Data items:

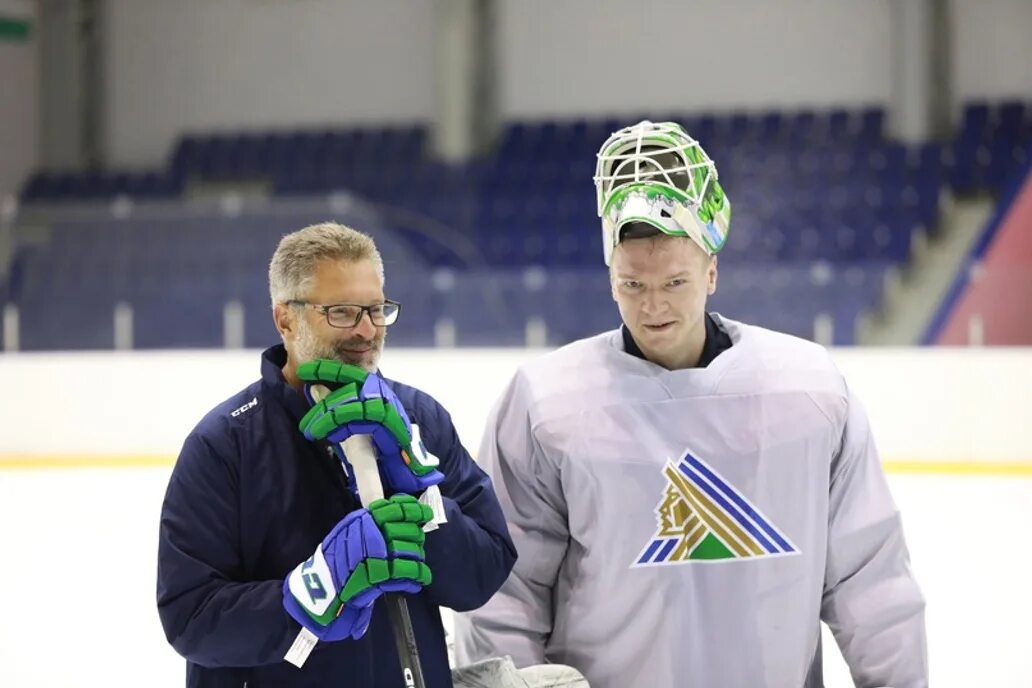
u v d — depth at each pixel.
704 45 44.34
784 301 25.61
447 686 6.08
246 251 27.77
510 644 7.16
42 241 28.09
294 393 5.89
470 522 5.98
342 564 5.31
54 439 26.69
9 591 15.70
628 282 6.42
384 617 5.95
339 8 47.09
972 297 25.44
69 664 12.57
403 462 5.67
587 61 45.22
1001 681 11.58
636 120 44.62
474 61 44.62
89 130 48.28
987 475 23.47
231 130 47.78
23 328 28.03
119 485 23.64
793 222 39.66
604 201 6.58
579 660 7.06
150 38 48.12
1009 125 41.16
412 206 42.62
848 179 40.47
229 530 5.78
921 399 23.81
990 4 41.69
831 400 6.77
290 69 47.38
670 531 6.71
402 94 46.72
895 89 42.16
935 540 17.77
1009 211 35.97
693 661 6.76
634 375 6.77
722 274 25.62
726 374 6.75
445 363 25.42
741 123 43.12
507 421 7.14
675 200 6.26
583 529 6.84
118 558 17.52
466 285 26.25
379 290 5.83
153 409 26.39
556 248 40.44
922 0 41.38
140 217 27.94
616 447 6.72
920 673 6.98
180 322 27.73
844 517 6.98
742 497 6.69
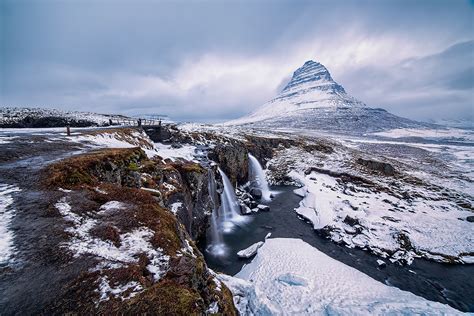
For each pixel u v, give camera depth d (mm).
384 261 26891
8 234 9281
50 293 6934
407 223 34781
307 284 20594
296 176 59531
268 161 69125
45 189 12883
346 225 33812
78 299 6848
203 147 46062
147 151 31266
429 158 106812
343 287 20719
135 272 8195
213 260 26312
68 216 10945
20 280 7289
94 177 15930
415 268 25969
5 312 6223
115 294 7195
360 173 58781
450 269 26016
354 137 188250
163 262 9328
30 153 18312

Directions for this task = Look for the string "pixel" in the records, and copy every line where it is found.

Worked solution =
u v d — depth at each pixel.
For each pixel u v, give camera depth d (mm).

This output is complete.